The Top 10 Actresses Who Annoy The Shit Out Of Us

10. Zooey Deschanel: She’s adorable! She’s weird! She’s so fucking quirky! UGH. We may love New Girl but we hate the girl. I would enjoy nothing more than to take a blowtorch to Zooey’s entire TT-wayyy-too-fucking-H-to-be-vintage closet. Between her mucus-singing, gargantuan bug eyes, and her uglier-than Katy Perry paleness, Zooey really knows how to grind our gears. If we had to spend 500 days with Summer, we’d probably hang ourselves by day 5.

9. Hilary Swank: It’s a shame that such a technically good actress happens to be one of the world’s most annoying entities because it really has prevented us from seeing some great movies. In all seriousness, I would rather sit alone in a room for 3 days straight, forced to listen to Taylor Swift’s entire body of work on repeat than sit through PS I Love You. And didn’t she win her first Oscar for like, playing a boy? Color us not surprised. Good luck to you and your man jaw, karate kid.

8. Evan Rachel Wood: You were good in Thirteen, you were annoying in Ides of March, and you prevented me from finishing the Mildred Pierce mini series – and I love that pretentious shit. Stop enunciating like you're in Downton Abbey. Pick hotter guys to date. And even though you tried to redeem yourself as Queen Sophie Anne on True Blood, you still were and continue to be annoying as fuck.

7. Gwyneth Paltrow: Her acting abilities aside, I have never found an actress to be more all around insufferable than this frosty bitch. From naming her child after a piece of fruit, to her telling Chelsea Lately's in-house gay, Ross Matthews, that he needs to lose weight, to never being able to get the spelling of her name right on the first try, everything about Gwyneth makes me want to strangle her with kale. Thankfully she like doesn’t really do a lot so we aren’t forced to avoid her on-screen too often, but in spite of this she manages to show up to every single fucking red carpet there is. Look for her this weekend at the red carpet premiere of Lifetime’s all black remake of Steel Magnolias.

6. Ginnifer Goodwin: You know when you just hate someone’s dumb fucking face so much it hurts? That’s how we feel about the youngest sister wife. No wonder she couldn’t even get legal-midget E to call her back in He’s Just Not That Into You. As the official face of the Delusional Dater and of ABC's lame ass Snow White, desperation really suits her.

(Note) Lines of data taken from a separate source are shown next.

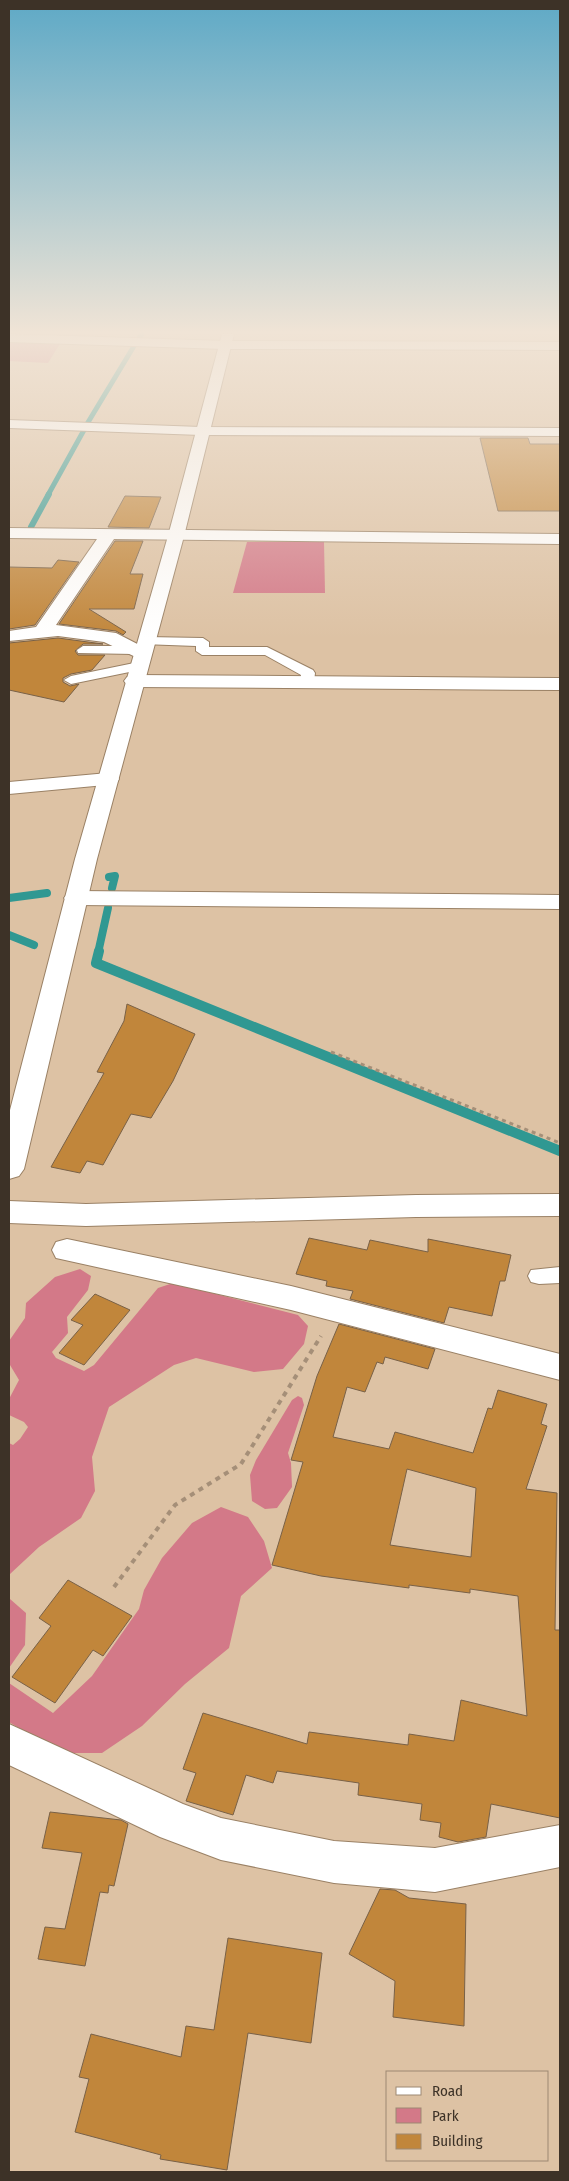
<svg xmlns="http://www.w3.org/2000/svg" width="569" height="2181" font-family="'Fira Sans Condensed',sans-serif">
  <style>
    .green { fill: #d37988 }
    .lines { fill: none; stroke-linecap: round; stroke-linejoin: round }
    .stream-far3 { stroke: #309892; stroke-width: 5 }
    .stream-far2 { stroke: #309892; stroke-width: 6 }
    .stream-far1 { stroke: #309892; stroke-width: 8 }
    .stream { stroke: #309892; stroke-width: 10 }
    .building { fill: #c1863b; stroke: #796147; fill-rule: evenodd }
    .service-casing { stroke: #9a8165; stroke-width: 2 }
    .minor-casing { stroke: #9a8165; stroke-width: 2 }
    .tertiary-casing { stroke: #9a8165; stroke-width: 2 }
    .path-far1 { stroke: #a58f78; stroke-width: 3; stroke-dasharray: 4 4; stroke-linecap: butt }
    .path { stroke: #a58f78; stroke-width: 4; stroke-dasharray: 5 5; stroke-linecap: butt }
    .service { fill: #fff; fill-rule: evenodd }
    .minor { fill: #fff; fill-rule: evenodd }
    .tertiary { fill: #fff; fill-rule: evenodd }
  </style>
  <rect width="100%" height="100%" fill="#ddc2a4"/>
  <g class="green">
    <polygon points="9,340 61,342 48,363 9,361"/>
    <polygon points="247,542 324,542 325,593 233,593"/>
    <polygon points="80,1269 91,1276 88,1290 67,1317 68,1333 52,1352 56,1358 84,1371 94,1365 158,1288 173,1283 298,1315 308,1326 304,1344 283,1369 254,1372 196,1358 174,1365 109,1407 92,1457 95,1491 81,1518 39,1547 10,1574 10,1599 26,1613 25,1645 9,1668 9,1443 13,1445 20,1439 28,1427 24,1422 9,1415 9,1399 19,1380 10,1365 9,1341 25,1318 26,1303 55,1277"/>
    <polygon points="298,1396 302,1398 304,1405 288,1453 291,1463 292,1487 277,1508 265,1509 252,1501 250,1475 256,1460 292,1400"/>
    <polygon points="221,1507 248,1517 264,1541 272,1568 241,1596 229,1648 185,1684 142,1726 102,1753 61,1753 9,1722 9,1683 53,1713 92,1676 139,1609 144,1590 162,1558 192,1523"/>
  </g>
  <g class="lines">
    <g class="stream-far3">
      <polyline points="138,340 142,334"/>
      <polyline points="87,424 134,346"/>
      <polyline points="48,495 84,430"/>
    </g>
    <polyline class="stream-far2" points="31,527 49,494"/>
    <g class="stream-far1">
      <polyline points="109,877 115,876 112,888"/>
      <polyline points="9,898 47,893"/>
      <polyline points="9,935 34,945"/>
      <polyline points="98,953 108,908"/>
    </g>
    <polyline class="stream" points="99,951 96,963 560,1151"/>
  </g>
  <g class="building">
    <polygon points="480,438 528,438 530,444 560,444 560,511 498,511"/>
    <polygon points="125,496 161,497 149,528 108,527"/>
    <polygon points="115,541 143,541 130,574 143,574 134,609 89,609 126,632 123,635 116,631 59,624"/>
    <polygon points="58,560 79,562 35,625 9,629 9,567 52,568"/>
    <polygon points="58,638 103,644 83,644 75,651 78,655 105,655 92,670 71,674 63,678 63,682 70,686 79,684 64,702 9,690 9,643"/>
    <polygon points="127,1004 195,1034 173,1081 151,1118 131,1114 103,1165 87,1161 80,1173 51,1167 104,1073 97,1072 124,1021"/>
    <polygon points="309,1238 367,1250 370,1240 428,1252 428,1239 511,1255 505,1281 500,1281 492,1316 449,1307 444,1323 350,1299 353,1291 326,1286 327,1281 296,1274"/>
    <polygon points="95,1294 130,1310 84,1365 59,1353 83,1325 71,1320"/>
    <path d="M339 1324 435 1349 428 1369 385 1357 383 1364 377 1362 365 1392 347 1387 333 1437 389 1449 395 1432 473 1453 488 1408 492 1409 498 1390 547 1404 541 1424 547 1426 526 1489 557 1493 555 1630H560V1818L491 1804 486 1837 458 1842 439 1837 441 1823 420 1820 422 1804 358 1795 359 1783 277 1771 273 1783 246 1775 233 1815 186 1801 196 1773 183 1769 203 1713 307 1744 309 1732 408 1745 409 1734 454 1741 461 1700 527 1716 518 1596 470 1589V1593L409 1585V1588L321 1576 272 1565 303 1462 291 1460 317 1376ZM407 1469 476 1488 471 1557 390 1545Z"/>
    <polygon points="68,1580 132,1616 103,1656 93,1650 55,1703 12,1677 51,1626 39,1618"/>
    <polygon points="50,1812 121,1820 128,1824 114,1886 109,1885 108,1893 100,1892 85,1966 38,1959 45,1927 65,1929 82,1853 42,1848"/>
    <polygon points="380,1889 395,1890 409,1898 466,1904 464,2026 393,2017 395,1981 349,1954"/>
    <polygon points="228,1938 322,1953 311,2043 248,2033 227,2170 160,2159 161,2155 75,2132 89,2079 79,2077 91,2034 181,2057 186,2026 214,2030"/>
  </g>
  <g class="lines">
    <g class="service-casing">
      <g id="service">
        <polygon points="146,637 203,638 209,642 209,647 267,647 313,670 315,673 314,682 307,686 302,685 300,682 301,675 265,655 202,655 196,651 196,646 142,644 140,641 142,638"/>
        <polygon points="83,646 134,646 140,650 134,654 78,653 77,650"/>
        <polygon points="139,662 144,663 145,666 144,669 71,684 64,680 71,676"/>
        <polygon points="560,1267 560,1283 539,1284 531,1282 528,1276 531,1270"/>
      </g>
    </g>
    <g class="minor-casing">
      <g id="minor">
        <polygon points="9,334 225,341 560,342 560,350 225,349 9,342"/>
        <polygon points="9,420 201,427 560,428 560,436 201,435 9,428"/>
        <polygon points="9,528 560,534 560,544 114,539 56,625 116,633 149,650 151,654 149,658 142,660 104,642 58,636 9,641 9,631 36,627 97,539 9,538"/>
        <polygon points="134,675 560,678 560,690 134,687 127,685 124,681 127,677"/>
        <polygon points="108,773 116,774 119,779 116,784 9,794 9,782"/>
        <polygon points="76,891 560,895 560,909 76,905 68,903 64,898 68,893"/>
        <polygon points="67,1239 291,1286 560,1354 560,1380 291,1310 56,1258 52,1250 56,1242"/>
        <polygon points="9,1724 183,1804 221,1818 334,1841 435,1848 560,1825 560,1867 435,1892 334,1883 221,1860 160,1837 9,1765"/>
      </g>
    </g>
    <g class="tertiary-casing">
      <g id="tertiary">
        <polygon points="222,334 234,334 184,536 97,859 24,1169 19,1176 9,1179 9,1114 75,859 168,536"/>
        <polygon points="560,1194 560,1216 416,1217 86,1226 9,1223 9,1201 86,1204 416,1195"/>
      </g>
    </g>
    <polyline class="path-far1" points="331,1052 560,1143"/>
    <polyline class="path" points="114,1587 175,1505 241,1464 321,1336"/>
    <use href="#service" class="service"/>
    <use href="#minor" class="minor"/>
    <use href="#tertiary" class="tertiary"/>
  </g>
  <linearGradient id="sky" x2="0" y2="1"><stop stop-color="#5ea9c6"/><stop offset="0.52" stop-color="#f0e4d6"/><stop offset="1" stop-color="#f0e4d6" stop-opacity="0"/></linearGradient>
  <rect width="569" height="639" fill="url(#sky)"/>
  <rect width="569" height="2181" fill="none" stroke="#3d3227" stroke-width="20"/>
  <rect x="386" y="2071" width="162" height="90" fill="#ddc2a4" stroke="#9d8872"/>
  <rect x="396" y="2087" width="25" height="8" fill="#ffffff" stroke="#9d8872"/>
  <text x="432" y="2096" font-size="15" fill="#3d3227">Road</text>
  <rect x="396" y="2108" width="25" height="15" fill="#d37988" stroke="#9d8872"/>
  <text x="432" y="2121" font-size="15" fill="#3d3227">Park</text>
  <rect x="396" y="2134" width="25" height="15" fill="#c1863b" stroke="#9d8872"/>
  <text x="432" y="2146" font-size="15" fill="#3d3227">Building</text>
</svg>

5. Scarlett Johansson: Speaking of He’s Just Not That Into You, the main reason E wasn’t down with Ginn was because he was obsessed with Scarlett’s character. Talk about going from bad to worse (or is that worse to bad?). It’s amazing how someone who was so physically blessed could be so horribly unblessed in the acting department. Not sure if it’s that stupid fucking mole that she probably draws on her face every day, or the fact that she sounds like she’s midway through swallowing yogurt whenever she speaks, but whatever it is she has earned her spot on this list. Congrats ScarJo, may your most notable acting role forever remain a film where you were lost in translation hardly speak.

4. Lea Michele: I rue the day network executives ever let this thespian plié onto my television screen. At least if she had remained on the Broadway stage where she belongs, I would be able to whip tomatoes and sharp objects at her when I was forced to watch her act. But now, she is one of Hollywood’s highest paid television actresses, while I still, am not. What kind of fucked up world do we live in?

3. Kristen Stewart: If we were to name an Anti-Betch of the Year, the honor would obviously go to K-Stew. As if the world didn’t hate her enough, she goes and cheats on R-Patz while wrecking the home of her married-with-kids director. And then she goes and issues a fucking statement apologizing for her wizard-sleeve vagina? Seriously Bella get the fuck off the red carpet and out of my realm of consciousness. We’ve had enough of your recovering-from-meth-addiction acting technique.

PS. There's something to say about Snow White seeing as 2 actresses on this list play her.

2. Katherine Heigl: Where do we even begin? Obviously with her creepy little baby teeth. Followed by the absolute JOKE that is the notion that attractive guys would ever actually being interested in this on-screen and off-screen fun-sucking nightmare. I mean we’re really supposed to believe that hot as fuck James Marsden in 27 Dresses can’t get Kathy Kegel off his mind? I don’t think so. Sure he now unrealistically plays Tina Fey’s love interest on 30 Rock, but Tina never insulted the entire Knocked Up creative team.

1. Anne Hathaway

Dishonorable mention – Hayden Panettiere: Aside from the fact that she actually fucked her way to stardom (barely) and that she landed a role in primetime to play herself minus the horrible country singing, there's something about this baby prostitute that seriously irks us. Maybe it's because she reminds us of fake Emanda Clarke, or maybe it's because our friends' friend has beef with her, either way we can't stand her and her stupid Shakira hair.